Psychiatry, The Ottawa Hospital, General Campus, Ottawa, Ontario, K1H 8L6 Canada.
Psychother Res. 2013;23(3):301-14. doi: 10.1080/10503307.2012.717309. Epub 2012 Aug 24.
We hypothesized that compared to therapy groups homogeneously composed of women with binge eating disorder (BED) and low attachment anxiety, groups with high attachment anxiety would have better outcomes and a greater alliance-outcome relationship. We assigned 102 women with BED to therapy groups homogeneously composed of low attachment anxiety (n =52) or high attachment anxiety participants (n=50) who received Group Psychodynamic Interpersonal Psychotherapy (GPIP). GPIP resulted in improved outcomes with large effects. Attachment anxiety condition did not moderate outcomes. However, attachment anxiety condition did moderate the alliance-outcome relationship: i.e., group alliance growth was associated with improved binge eating only in the high attachment anxiety condition. Clinicians should be attentive to and encourage the growth of group therapy alliance especially for anxiously attached individuals.
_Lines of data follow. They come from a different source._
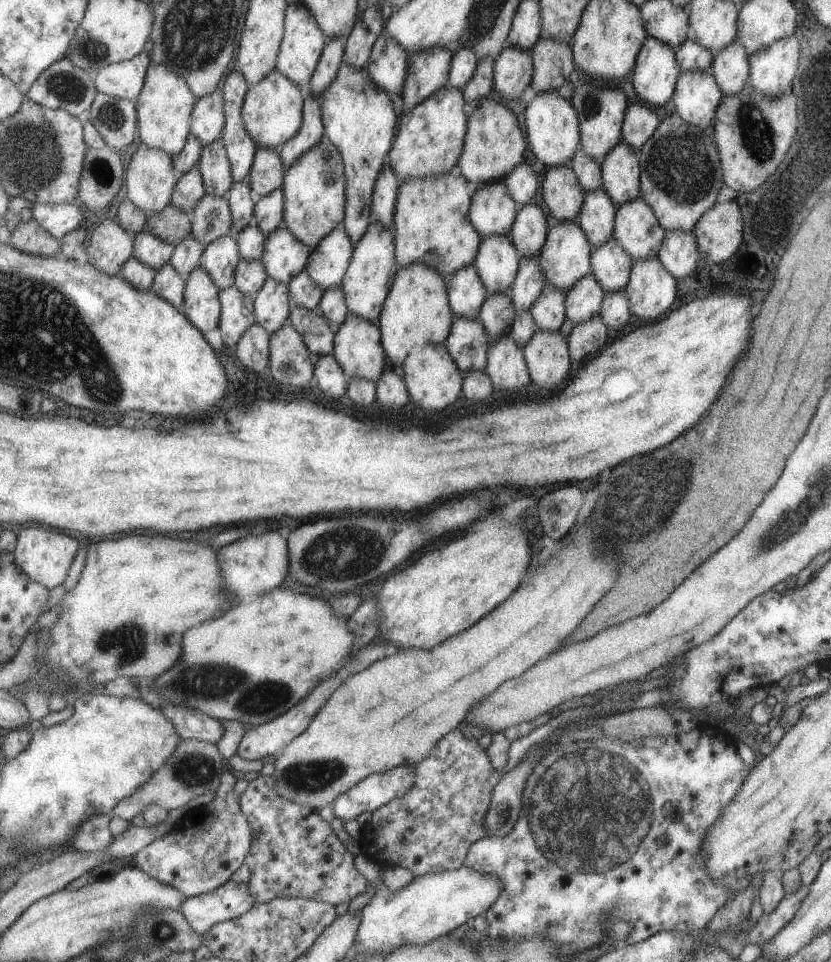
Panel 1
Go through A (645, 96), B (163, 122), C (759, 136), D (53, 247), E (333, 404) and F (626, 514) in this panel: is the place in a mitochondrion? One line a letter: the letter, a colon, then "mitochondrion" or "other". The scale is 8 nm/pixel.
A: other
B: other
C: mitochondrion
D: other
E: other
F: mitochondrion

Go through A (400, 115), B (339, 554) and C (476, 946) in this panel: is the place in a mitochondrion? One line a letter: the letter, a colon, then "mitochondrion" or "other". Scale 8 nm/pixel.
A: other
B: mitochondrion
C: other

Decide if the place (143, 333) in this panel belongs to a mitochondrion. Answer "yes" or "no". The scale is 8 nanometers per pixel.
no

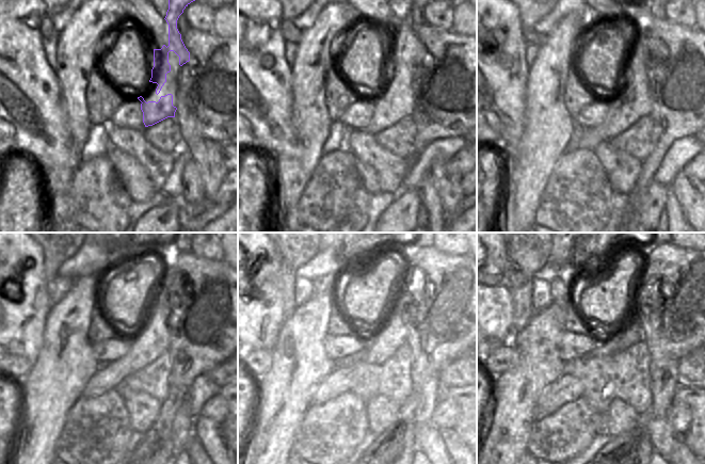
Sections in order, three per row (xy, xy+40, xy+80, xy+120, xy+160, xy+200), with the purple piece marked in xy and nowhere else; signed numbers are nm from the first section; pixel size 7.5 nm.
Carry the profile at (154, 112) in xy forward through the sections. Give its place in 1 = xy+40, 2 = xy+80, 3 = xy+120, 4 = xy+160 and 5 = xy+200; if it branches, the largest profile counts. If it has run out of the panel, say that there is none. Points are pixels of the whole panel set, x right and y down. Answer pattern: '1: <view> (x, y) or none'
1: xy+40 (385, 114)
2: xy+80 (620, 117)
3: xy+120 (108, 377)
4: xy+160 (339, 381)
5: xy+200 (566, 388)

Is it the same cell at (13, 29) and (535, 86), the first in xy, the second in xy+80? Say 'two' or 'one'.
two

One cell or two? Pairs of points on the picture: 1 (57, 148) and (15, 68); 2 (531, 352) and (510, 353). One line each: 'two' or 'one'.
1: one
2: two

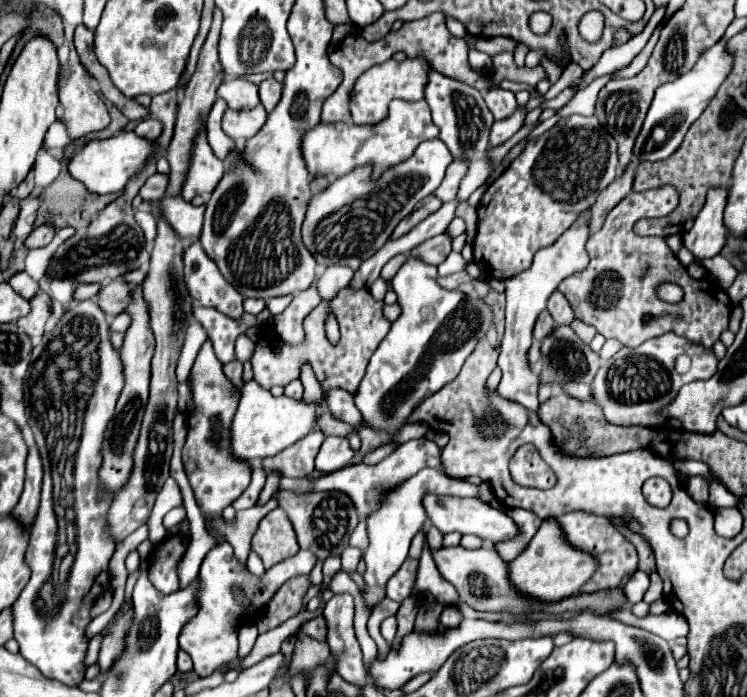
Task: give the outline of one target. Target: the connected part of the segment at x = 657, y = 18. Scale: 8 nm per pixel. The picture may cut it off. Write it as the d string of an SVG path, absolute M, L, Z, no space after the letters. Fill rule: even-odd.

我们假设,与由暴食障碍(BED)和低依恋焦虑的女性同质组成的治疗组相比,高依恋焦虑的组会有更好的结果和更大的联盟-结果关系。我们将 102 名暴食障碍的女性分配到由低依恋焦虑(n=52)或高依恋焦虑(n=50)参与者组成的同质治疗组,这些参与者接受团体心理动力学人际治疗(GPIP)。GPIP 导致了具有大效应的改善结果。依恋焦虑状况并未调节结果。然而,依恋焦虑状况确实调节了联盟-结果关系:即,团体联盟的增长与仅在高依恋焦虑状况下暴食的改善有关。临床医生应该关注并鼓励团体治疗联盟的发展,特别是对焦虑依恋的个体。